If you're going to drop $100,000 on rehab, the place better live up to its plush promises of personal chefs and nutritionists. It'd also be nice to come out of the place not addicted to whatever vice drove you there, but there are no guarantees in life.
Scott Dickenson of Atlanta has sued the Caron Foundation of Florida in Delray Beach on grounds that the place provided few of the services it advertised, lied to lure him in, and then swindled him out of a whopping $102,000 for an eight-week-long stay.
The Ocean Drive course of treatment that Dickenson signed up for was supposed to house patients in a "private residence just steps from the ocean, and included programs such as life coaching, executive leadership development, stress management, nutrition, and a variety of other amenities such as in-house chief and nutritionist," according to the suit, which was released by Court House News Sevice.
But at check-in, Dickenson signed a boilerplate contract that "contains unconscionable provisions" and was then treated like any other detoxing plebeian, the lawsuit claims.
It's unclear whether Dickenson actually got clean from the time he spent at the place.
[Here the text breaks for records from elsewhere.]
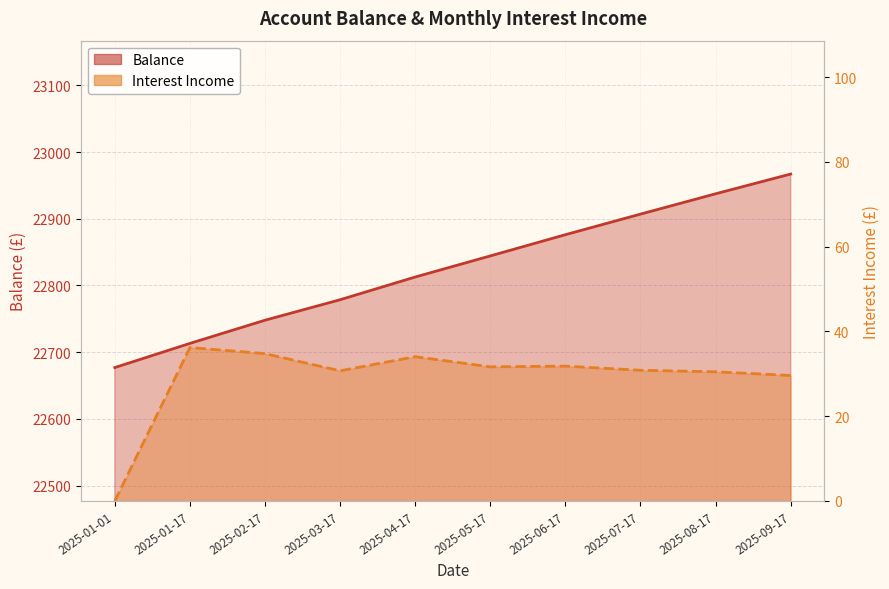

How many interior local peaks does the Income series have?

3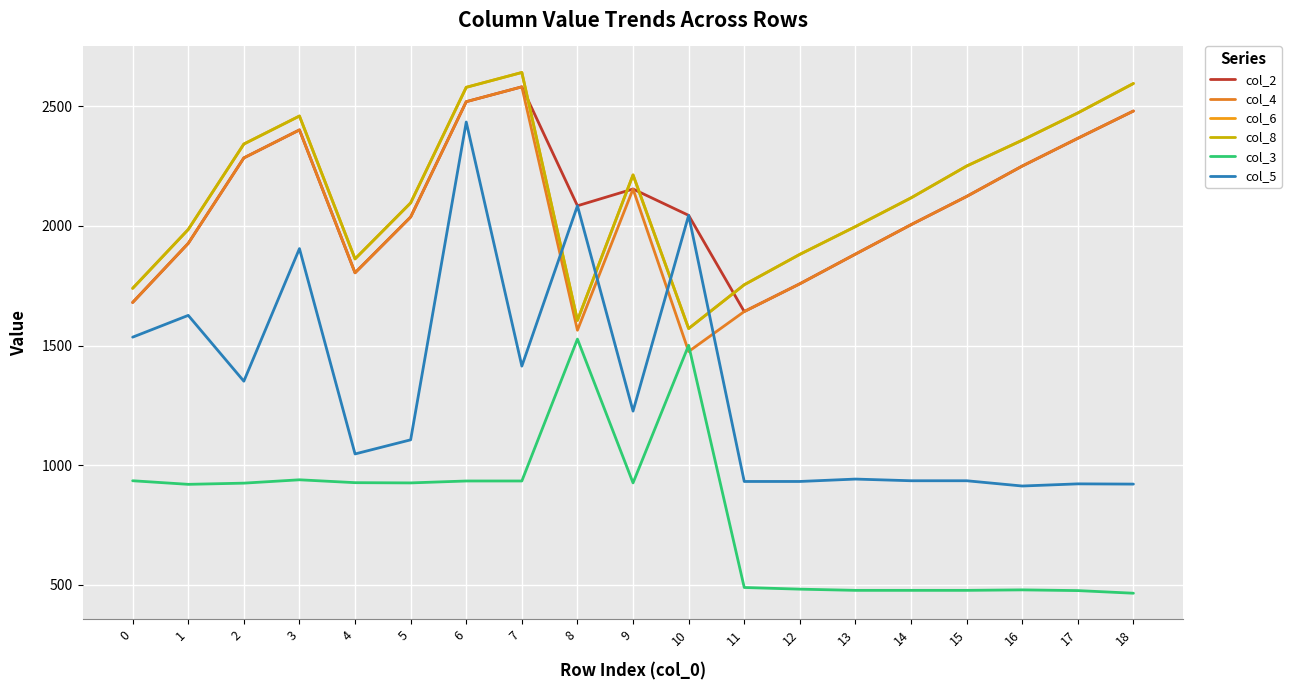

Is it true that col_5 equals 1106 at 5?

True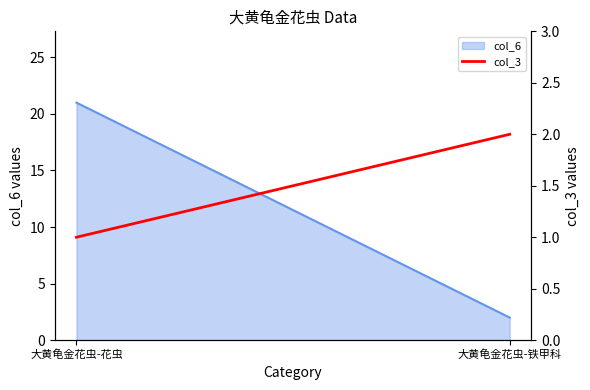

What is the minimum value shown in the chart?

1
The suit focuses only on breach of contract and fraudulently inducing Dickenson into staying at the place.
South Florida is loaded with over-the-top treatment centers that cater to the white-collar crowd. Caron's Ocean Drive program seems among the most privileged and pricey, as Dickenson was forking over more than $12,000 a week to stay at the place.
A Caron spokeswoman based at the headquarters in Pennsylvania wasn't immediately available for comment. We'll update when we hear back.